Pour sa part, le Pr Aly Toukara, analyste politique, fondateur et Directeur du Centre des Études Sécuritaires et Stratégiques au Sahel basé au Mali, estime que cette levée des sanctions est une « bouffée d’air » pour le pays.
Etant donné, dit-il, que tous les efforts étaient tournés vers le paiement des salaires des fonctionnaires de l’Etat et le soutient de l’effort militaire.
« C’est une sorte de bouffée d’oxygène, pas forcément une victoire, ni pour la junte au pouvoir, ni pour la CEDEAO, car les deux parties étaient aux abois », dit-il.
Une économie exceptionnelle qu’il faut relever
Pour Pr Diamoutene, le Mali n’aura pas forcément besoin de refaire un long chemin pour retrouver son rythme économique d’antan.
« Il faut comprendre la structure de l’économie malienne qui est fortement primaire, avec un poids important de l’informel… », dit-il.
« Quand vous voyez la croissance de l’économie malienne, elle repose sur le secteur primaire qui est agricole, etc. et la performance de ce secteur dépend de la nature de la pluviométrie et aussi d’autres mesures d’appui et de soutien vers les intrants que l’Etat accorde », poursuit-il avant d’évoquer le secteur des mines, avec le commerce de l’or qui n’a pas souffert de la crise.
Toutefois, il estime que les petites et moyennes entreprises qui ont été en difficulté pourront bien se remettre dans les prochains six mois.
Pour assurer la reprise économique, Pr Abdou Karim Diamoutene estime que « le secteur agricole est fondamental. »
« Le secteur agricole au Mali a besoin d’un certain nombre d’appuis dont les intrants agricoles.
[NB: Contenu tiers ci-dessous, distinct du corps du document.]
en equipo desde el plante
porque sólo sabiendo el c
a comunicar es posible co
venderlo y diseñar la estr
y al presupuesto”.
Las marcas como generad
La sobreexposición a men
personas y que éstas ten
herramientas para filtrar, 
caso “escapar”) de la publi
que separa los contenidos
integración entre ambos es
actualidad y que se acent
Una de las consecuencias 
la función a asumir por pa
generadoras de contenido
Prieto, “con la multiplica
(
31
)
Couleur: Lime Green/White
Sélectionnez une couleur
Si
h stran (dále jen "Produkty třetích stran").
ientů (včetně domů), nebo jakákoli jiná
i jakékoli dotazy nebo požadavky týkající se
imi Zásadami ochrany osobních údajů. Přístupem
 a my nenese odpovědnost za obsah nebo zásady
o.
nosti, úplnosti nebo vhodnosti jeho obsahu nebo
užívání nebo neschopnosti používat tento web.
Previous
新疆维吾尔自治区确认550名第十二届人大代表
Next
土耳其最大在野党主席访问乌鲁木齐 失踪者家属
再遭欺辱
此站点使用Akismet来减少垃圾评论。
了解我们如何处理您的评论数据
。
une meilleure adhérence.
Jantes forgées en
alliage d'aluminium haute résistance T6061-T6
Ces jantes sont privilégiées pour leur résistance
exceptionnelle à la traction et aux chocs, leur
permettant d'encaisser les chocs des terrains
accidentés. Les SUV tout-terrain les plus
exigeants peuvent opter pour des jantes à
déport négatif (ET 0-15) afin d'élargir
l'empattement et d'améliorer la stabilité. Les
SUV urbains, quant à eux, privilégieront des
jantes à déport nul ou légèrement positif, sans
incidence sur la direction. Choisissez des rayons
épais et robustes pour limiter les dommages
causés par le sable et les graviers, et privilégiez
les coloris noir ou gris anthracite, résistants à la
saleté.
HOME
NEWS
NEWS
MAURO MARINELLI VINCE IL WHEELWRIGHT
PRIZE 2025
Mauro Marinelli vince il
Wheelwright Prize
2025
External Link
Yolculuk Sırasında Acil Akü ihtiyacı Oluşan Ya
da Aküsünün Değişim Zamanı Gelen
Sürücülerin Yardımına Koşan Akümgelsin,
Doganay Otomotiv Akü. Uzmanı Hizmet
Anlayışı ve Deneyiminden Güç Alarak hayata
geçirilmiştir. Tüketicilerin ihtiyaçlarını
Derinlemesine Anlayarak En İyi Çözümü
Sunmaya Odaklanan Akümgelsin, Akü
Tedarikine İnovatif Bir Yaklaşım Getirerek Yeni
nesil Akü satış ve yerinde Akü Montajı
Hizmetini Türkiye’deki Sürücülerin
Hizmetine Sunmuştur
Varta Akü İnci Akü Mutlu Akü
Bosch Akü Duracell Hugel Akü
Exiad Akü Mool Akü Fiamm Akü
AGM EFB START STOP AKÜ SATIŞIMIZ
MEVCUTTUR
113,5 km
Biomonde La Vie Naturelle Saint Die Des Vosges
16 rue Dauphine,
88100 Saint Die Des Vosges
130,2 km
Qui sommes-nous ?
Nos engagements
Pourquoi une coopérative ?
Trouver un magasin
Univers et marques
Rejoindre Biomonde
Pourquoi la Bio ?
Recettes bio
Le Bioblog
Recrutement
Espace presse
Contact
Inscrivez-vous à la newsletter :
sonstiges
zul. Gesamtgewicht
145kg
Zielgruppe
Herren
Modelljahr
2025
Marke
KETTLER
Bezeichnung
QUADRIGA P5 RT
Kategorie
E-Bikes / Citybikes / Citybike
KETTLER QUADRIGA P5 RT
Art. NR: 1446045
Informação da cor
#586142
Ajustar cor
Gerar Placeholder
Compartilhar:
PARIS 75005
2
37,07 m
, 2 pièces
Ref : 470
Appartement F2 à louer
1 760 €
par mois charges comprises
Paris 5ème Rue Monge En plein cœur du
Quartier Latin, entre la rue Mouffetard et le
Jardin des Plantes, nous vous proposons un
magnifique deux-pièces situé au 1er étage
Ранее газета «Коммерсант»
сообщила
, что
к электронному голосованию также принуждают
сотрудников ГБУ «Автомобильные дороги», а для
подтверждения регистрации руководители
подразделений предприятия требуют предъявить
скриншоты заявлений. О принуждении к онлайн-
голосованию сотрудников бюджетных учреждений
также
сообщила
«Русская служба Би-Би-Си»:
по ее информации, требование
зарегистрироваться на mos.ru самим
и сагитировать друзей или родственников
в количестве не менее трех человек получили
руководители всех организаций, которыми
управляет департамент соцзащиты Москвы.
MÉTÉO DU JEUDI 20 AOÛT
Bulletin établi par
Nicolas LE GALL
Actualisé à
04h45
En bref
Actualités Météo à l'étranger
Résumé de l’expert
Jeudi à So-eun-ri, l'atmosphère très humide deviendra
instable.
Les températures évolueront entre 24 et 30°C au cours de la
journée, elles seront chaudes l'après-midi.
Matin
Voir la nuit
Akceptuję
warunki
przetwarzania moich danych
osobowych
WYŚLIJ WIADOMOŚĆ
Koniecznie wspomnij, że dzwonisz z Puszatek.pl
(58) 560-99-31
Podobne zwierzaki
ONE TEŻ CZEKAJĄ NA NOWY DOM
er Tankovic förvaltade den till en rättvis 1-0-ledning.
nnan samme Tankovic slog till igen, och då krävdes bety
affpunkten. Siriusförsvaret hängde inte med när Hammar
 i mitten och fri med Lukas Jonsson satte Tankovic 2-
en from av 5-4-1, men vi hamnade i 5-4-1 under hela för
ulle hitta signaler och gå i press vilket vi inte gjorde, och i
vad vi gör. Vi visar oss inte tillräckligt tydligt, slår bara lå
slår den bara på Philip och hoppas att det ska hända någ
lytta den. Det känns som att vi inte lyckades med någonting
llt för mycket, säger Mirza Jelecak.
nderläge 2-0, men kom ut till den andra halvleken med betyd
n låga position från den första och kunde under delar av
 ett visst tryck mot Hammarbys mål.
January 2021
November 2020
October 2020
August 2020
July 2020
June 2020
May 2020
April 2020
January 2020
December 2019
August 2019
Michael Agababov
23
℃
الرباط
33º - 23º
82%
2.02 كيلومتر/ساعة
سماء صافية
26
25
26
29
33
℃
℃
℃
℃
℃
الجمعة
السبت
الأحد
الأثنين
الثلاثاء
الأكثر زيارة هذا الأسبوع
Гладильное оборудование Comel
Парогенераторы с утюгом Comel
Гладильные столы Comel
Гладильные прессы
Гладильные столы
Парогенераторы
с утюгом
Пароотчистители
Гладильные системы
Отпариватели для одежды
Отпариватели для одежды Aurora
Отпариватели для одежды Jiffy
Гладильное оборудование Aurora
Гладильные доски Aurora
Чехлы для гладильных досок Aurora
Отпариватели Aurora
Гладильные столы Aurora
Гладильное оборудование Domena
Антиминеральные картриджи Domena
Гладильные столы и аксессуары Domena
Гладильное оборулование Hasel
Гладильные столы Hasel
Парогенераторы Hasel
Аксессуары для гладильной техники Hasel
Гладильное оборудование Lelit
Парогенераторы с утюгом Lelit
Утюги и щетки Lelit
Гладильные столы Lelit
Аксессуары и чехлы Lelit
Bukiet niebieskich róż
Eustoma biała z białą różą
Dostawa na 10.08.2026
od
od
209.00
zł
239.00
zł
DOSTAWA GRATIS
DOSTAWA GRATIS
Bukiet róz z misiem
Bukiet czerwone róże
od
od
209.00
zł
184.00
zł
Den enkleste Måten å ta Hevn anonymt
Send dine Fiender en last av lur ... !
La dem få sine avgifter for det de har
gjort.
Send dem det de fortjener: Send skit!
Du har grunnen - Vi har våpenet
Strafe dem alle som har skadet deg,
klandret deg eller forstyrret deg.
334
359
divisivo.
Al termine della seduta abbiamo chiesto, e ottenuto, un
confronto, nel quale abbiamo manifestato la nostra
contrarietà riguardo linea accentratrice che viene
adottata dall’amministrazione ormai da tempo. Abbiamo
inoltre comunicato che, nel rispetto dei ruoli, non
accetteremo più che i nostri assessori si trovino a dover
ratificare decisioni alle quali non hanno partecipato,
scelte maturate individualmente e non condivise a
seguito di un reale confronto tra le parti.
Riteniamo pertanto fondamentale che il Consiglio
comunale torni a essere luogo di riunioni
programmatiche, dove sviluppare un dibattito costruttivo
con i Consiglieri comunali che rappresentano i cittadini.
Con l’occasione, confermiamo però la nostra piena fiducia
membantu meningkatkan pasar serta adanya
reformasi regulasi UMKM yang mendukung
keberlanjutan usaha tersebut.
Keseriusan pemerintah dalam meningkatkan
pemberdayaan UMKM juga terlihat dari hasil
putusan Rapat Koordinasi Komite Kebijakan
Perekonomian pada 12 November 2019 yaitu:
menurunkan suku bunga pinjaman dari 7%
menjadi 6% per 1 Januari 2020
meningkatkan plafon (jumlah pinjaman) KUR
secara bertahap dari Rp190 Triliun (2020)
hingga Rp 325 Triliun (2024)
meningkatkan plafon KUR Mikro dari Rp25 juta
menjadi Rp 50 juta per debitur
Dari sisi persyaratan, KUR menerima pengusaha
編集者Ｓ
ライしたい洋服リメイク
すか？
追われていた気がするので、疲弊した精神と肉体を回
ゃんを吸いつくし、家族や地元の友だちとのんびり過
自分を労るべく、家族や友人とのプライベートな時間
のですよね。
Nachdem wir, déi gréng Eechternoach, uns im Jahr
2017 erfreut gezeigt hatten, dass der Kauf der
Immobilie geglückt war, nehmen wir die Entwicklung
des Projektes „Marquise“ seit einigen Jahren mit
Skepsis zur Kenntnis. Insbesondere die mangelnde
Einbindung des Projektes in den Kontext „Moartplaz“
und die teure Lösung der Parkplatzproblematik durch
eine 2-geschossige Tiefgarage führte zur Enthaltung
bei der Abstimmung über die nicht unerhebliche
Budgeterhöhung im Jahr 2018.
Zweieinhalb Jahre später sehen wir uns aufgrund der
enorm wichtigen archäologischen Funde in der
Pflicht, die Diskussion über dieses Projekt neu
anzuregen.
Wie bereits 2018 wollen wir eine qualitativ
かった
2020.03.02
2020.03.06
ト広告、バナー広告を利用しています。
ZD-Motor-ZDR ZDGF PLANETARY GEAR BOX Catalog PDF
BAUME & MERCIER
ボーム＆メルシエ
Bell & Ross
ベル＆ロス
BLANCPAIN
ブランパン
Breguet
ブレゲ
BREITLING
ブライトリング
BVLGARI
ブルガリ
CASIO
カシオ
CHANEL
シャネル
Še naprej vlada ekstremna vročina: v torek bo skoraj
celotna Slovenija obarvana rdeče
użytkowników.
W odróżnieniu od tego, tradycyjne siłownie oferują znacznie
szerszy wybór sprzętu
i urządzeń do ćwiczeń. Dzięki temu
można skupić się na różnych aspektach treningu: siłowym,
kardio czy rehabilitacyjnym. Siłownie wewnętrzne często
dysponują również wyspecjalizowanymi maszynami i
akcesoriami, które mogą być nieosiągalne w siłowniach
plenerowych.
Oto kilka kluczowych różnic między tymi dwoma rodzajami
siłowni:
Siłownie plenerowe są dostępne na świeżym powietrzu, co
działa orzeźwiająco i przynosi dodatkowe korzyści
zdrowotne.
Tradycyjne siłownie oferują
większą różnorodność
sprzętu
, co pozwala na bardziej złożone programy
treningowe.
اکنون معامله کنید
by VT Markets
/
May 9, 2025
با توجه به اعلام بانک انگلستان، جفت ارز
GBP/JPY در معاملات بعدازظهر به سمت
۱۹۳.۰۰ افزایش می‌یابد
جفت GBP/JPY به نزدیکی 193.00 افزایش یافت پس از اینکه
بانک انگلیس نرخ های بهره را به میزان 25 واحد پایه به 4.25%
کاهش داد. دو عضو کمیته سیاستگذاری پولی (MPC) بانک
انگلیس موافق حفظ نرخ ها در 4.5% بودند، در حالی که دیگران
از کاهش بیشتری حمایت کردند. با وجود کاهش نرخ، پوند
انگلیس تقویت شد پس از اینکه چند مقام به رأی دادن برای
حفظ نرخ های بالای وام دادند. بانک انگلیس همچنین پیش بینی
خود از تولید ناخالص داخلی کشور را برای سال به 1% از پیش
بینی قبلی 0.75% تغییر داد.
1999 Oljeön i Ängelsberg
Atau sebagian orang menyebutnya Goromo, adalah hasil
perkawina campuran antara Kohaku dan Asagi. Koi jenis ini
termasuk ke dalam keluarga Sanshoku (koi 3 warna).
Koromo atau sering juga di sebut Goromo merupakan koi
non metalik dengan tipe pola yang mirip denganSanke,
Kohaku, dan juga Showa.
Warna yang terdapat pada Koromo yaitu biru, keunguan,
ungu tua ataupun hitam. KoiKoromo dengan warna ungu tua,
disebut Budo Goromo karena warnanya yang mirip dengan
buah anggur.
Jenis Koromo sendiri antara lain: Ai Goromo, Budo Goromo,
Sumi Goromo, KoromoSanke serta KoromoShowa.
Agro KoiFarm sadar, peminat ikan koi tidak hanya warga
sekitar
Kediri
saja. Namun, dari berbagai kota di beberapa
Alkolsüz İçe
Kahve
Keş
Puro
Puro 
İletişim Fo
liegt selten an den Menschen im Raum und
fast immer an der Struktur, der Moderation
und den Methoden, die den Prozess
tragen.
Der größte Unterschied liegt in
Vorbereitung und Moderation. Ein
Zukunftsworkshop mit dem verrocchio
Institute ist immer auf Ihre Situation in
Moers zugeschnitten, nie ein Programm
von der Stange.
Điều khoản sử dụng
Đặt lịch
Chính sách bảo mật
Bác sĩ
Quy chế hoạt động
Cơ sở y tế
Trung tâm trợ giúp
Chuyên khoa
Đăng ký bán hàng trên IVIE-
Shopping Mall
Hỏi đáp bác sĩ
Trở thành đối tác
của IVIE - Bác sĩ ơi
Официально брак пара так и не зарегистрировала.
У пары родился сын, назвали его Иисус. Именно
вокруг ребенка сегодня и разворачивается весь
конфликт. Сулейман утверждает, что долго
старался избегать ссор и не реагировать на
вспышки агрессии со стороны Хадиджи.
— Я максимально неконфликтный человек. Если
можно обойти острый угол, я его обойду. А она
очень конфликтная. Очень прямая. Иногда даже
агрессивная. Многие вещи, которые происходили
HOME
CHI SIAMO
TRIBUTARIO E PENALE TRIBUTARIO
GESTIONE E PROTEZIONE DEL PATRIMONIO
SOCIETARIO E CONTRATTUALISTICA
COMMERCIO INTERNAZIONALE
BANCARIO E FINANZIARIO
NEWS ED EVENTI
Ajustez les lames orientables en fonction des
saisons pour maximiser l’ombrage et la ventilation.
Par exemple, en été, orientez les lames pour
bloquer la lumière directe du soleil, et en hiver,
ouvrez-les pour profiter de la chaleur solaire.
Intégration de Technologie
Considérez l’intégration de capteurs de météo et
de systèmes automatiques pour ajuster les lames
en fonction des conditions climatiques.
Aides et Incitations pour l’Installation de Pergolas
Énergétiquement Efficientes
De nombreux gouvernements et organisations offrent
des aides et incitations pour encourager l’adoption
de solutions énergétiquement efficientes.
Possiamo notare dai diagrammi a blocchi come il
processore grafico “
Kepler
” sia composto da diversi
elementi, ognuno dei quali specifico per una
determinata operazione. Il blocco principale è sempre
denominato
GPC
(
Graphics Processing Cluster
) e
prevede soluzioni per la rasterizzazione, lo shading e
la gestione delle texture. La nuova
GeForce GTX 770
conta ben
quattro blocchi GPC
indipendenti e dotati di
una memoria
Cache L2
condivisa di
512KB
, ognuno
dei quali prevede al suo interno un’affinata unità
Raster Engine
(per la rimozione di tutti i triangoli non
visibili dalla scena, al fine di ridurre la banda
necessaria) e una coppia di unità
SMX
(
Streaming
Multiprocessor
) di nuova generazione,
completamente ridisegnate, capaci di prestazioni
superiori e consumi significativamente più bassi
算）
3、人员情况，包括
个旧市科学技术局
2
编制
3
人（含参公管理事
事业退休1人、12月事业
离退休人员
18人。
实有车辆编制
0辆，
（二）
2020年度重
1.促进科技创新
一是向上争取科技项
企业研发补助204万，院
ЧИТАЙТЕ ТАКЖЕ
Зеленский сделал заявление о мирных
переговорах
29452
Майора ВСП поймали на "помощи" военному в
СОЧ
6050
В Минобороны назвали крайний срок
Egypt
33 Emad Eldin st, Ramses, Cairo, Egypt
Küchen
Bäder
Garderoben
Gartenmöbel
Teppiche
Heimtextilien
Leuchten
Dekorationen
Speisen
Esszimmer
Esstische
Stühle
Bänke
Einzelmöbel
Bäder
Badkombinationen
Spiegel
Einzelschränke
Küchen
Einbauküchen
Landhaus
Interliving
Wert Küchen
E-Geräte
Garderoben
Et nous avons vu cette année avec la crise entre l’Ukraine et la Russie, que les prix ont presque doublé, triplé », remarque-t-il.
« Donc, l’Etat ayant été privé de ses moyens, a eu du mal à faire face à ces différentes subventions, etc. Si ces mesures ne sont pas poursuivies et si la campagne agricole n’a pas pu obtenir les résultats escomptés, cela risque d’affecter nettement le processus de croissance du pays. »
« Je crois que l’urgence, c’est beaucoup s’atteler à ce niveau-là d’autant plus que nous sommes dans la période hivernale », dit-il.
M. Diamoutene craint que l’inflation au niveau mondial ne ralentisse la situation au Mali.
« Tous les coûts de production ont augmenté. Donc, l’Etat n’ayant pas assez de moyens pour continuer à subventionner, cela risque de créer une tension sociale qui ne dit pas son nom », prévient le chercheur.